> **Work item**
Your job with the data below is to output exactly the lines from the one holding "Сколько скелетов поместятся в одном" down to the one holding "Cadastre seu nome", both included, and no others.

(Beginning of Available data)

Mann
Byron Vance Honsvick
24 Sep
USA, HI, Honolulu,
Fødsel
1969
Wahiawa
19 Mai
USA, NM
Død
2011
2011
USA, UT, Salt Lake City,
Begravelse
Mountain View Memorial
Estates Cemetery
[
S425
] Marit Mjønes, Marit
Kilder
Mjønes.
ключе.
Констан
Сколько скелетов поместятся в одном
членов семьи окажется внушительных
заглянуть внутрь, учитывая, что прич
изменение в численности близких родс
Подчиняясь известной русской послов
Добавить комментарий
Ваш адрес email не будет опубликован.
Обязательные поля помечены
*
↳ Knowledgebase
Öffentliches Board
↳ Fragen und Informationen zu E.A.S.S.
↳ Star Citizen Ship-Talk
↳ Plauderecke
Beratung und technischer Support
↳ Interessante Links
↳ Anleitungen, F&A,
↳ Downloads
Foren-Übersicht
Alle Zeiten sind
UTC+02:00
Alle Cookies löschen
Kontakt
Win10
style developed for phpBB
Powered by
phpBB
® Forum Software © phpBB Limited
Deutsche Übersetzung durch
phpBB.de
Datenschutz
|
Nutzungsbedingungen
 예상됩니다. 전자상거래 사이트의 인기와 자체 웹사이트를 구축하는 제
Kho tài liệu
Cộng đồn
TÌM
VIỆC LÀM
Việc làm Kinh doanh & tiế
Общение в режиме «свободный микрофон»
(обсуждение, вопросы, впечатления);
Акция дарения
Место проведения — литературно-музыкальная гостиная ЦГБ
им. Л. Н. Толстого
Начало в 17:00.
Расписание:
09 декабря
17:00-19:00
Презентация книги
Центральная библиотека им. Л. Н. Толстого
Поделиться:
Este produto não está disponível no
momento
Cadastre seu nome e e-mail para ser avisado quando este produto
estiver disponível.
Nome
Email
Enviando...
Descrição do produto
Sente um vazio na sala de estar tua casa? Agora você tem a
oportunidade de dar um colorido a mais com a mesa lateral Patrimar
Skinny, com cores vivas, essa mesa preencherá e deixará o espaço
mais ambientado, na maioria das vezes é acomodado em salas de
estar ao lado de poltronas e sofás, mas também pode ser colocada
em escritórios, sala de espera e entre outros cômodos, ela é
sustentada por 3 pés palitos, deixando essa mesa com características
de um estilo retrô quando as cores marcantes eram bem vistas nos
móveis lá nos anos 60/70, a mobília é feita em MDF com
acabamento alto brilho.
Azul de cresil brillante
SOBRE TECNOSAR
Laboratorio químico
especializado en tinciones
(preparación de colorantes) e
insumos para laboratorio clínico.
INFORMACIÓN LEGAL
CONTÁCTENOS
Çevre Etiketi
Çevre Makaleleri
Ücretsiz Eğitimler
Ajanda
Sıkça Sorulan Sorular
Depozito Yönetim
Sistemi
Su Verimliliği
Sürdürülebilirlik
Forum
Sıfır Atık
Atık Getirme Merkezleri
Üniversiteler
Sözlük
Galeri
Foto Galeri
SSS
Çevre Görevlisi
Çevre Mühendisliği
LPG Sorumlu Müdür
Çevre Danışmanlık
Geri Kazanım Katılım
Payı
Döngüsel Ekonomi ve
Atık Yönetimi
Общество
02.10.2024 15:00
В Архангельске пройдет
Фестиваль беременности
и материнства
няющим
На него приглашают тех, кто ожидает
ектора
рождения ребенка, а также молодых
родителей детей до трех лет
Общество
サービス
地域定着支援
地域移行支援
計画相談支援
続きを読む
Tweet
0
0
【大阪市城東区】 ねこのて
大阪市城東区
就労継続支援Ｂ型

(End of Available data)
(Beginning of Available data)

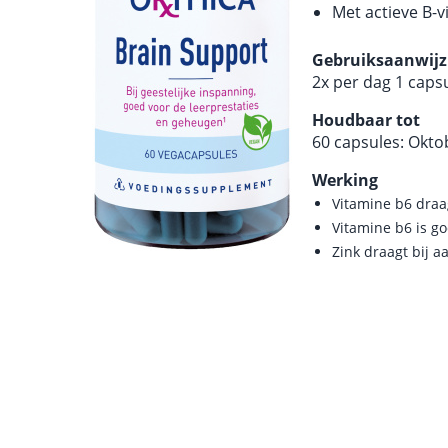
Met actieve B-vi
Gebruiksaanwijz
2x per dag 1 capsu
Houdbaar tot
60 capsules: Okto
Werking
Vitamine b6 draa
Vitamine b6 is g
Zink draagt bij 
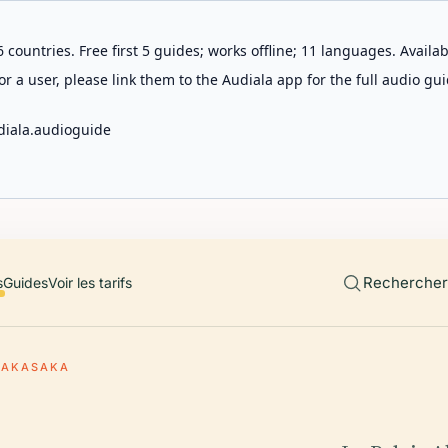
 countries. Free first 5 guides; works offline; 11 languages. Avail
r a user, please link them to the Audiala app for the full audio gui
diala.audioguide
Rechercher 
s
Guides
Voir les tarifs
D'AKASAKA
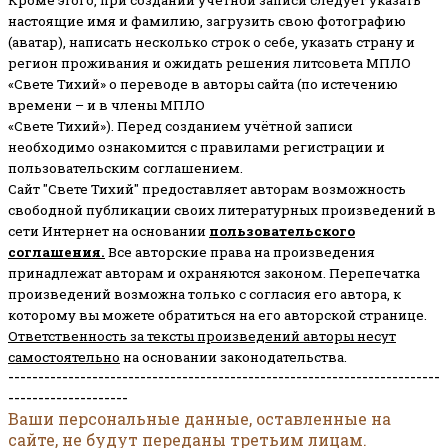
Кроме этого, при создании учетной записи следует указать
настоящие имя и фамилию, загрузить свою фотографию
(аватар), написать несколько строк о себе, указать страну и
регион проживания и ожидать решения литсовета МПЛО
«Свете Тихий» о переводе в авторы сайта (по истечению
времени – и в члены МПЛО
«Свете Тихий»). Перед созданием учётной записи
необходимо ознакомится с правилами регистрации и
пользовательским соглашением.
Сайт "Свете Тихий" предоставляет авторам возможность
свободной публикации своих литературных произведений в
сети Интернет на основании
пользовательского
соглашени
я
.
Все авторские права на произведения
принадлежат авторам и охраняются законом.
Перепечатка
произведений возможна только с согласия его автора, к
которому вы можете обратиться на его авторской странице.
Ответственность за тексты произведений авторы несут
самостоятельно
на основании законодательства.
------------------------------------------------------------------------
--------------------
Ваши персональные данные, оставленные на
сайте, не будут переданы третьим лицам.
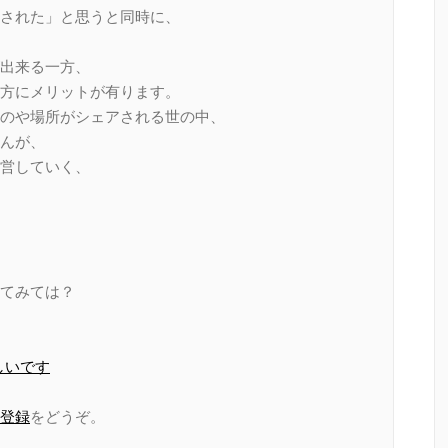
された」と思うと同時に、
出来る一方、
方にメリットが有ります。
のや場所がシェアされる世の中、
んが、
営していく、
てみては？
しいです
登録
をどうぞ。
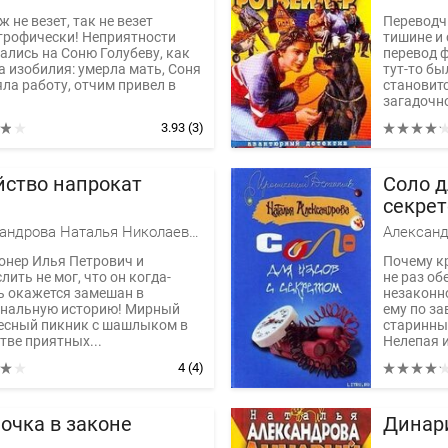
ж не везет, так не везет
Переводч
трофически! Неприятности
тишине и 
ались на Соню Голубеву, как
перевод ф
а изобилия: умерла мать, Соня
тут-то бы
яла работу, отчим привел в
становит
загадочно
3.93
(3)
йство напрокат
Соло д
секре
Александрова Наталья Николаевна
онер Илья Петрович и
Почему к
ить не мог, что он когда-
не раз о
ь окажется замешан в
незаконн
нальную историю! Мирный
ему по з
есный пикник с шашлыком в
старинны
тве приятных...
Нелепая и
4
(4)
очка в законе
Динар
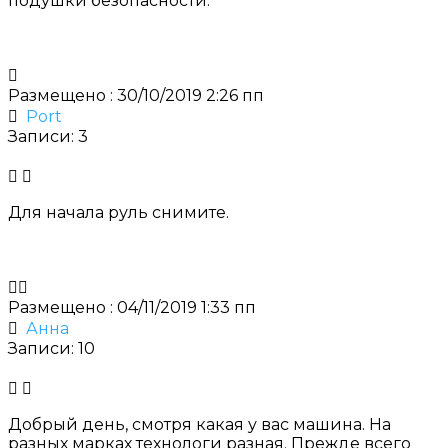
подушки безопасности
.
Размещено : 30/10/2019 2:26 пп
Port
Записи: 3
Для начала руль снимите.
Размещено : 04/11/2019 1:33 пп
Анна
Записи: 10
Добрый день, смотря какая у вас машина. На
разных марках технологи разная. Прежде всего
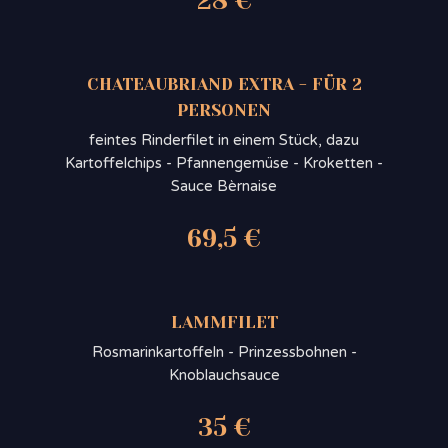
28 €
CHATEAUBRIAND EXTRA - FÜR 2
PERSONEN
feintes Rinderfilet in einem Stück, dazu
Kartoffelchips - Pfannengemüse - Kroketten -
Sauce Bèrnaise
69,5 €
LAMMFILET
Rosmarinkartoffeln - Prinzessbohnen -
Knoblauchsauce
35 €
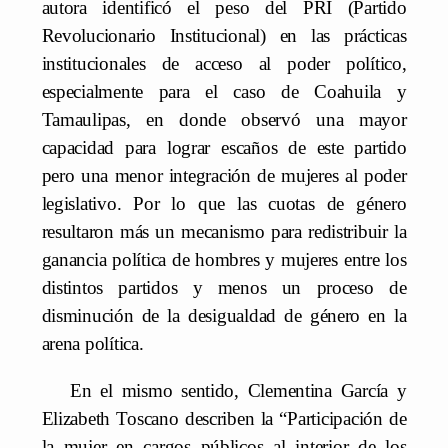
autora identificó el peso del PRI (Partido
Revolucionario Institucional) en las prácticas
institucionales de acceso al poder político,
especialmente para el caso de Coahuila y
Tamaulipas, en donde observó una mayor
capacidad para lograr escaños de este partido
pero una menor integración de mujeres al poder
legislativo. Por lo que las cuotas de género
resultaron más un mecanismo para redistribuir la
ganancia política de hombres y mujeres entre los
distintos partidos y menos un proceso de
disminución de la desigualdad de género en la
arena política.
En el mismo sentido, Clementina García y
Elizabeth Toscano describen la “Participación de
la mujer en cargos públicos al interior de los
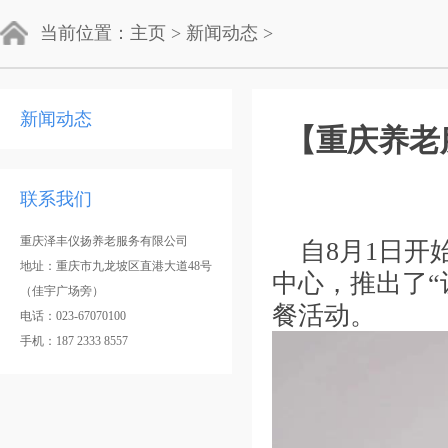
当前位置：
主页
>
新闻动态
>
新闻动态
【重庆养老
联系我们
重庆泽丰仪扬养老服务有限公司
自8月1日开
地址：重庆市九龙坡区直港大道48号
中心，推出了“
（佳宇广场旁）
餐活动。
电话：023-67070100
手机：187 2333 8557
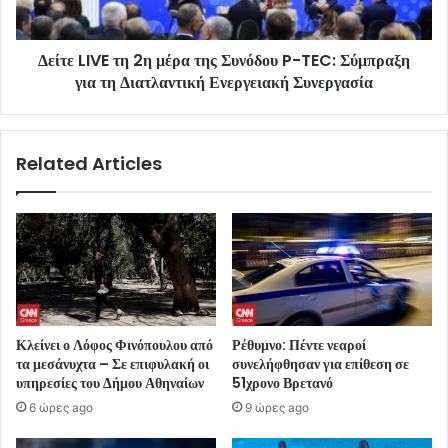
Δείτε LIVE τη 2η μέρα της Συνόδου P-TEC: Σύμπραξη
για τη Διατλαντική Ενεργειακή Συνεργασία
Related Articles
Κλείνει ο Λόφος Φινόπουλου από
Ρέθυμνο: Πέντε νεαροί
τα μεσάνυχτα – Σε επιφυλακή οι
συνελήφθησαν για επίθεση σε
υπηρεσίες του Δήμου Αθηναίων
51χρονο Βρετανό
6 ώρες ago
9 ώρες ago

(End of Available data)

> **Answer section**
Сколько скелетов поместятся в одном
членов семьи окажется внушительных
заглянуть внутрь, учитывая, что прич
изменение в численности близких родс
Подчиняясь известной русской послов
Добавить комментарий
Ваш адрес email не будет опубликован.
Обязательные поля помечены
*
↳ Knowledgebase
Öffentliches Board
↳ Fragen und Informationen zu E.A.S.S.
↳ Star Citizen Ship-Talk
↳ Plauderecke
Beratung und technischer Support
↳ Interessante Links
↳ Anleitungen, F&A,
↳ Downloads
Foren-Übersicht
Alle Zeiten sind
UTC+02:00
Alle Cookies löschen
Kontakt
Win10
style developed for phpBB
Powered by
phpBB
® Forum Software © phpBB Limited
Deutsche Übersetzung durch
phpBB.de
Datenschutz
|
Nutzungsbedingungen
 예상됩니다. 전자상거래 사이트의 인기와 자체 웹사이트를 구축하는 제
Kho tài liệu
Cộng đồn
TÌM
VIỆC LÀM
Việc làm Kinh doanh & tiế
Общение в режиме «свободный микрофон»
(обсуждение, вопросы, впечатления);
Акция дарения
Место проведения — литературно-музыкальная гостиная ЦГБ
им. Л. Н. Толстого
Начало в 17:00.
Расписание:
09 декабря
17:00-19:00
Презентация книги
Центральная библиотека им. Л. Н. Толстого
Поделиться:
Este produto não está disponível no
momento
Cadastre seu nome e e-mail para ser avisado quando este produto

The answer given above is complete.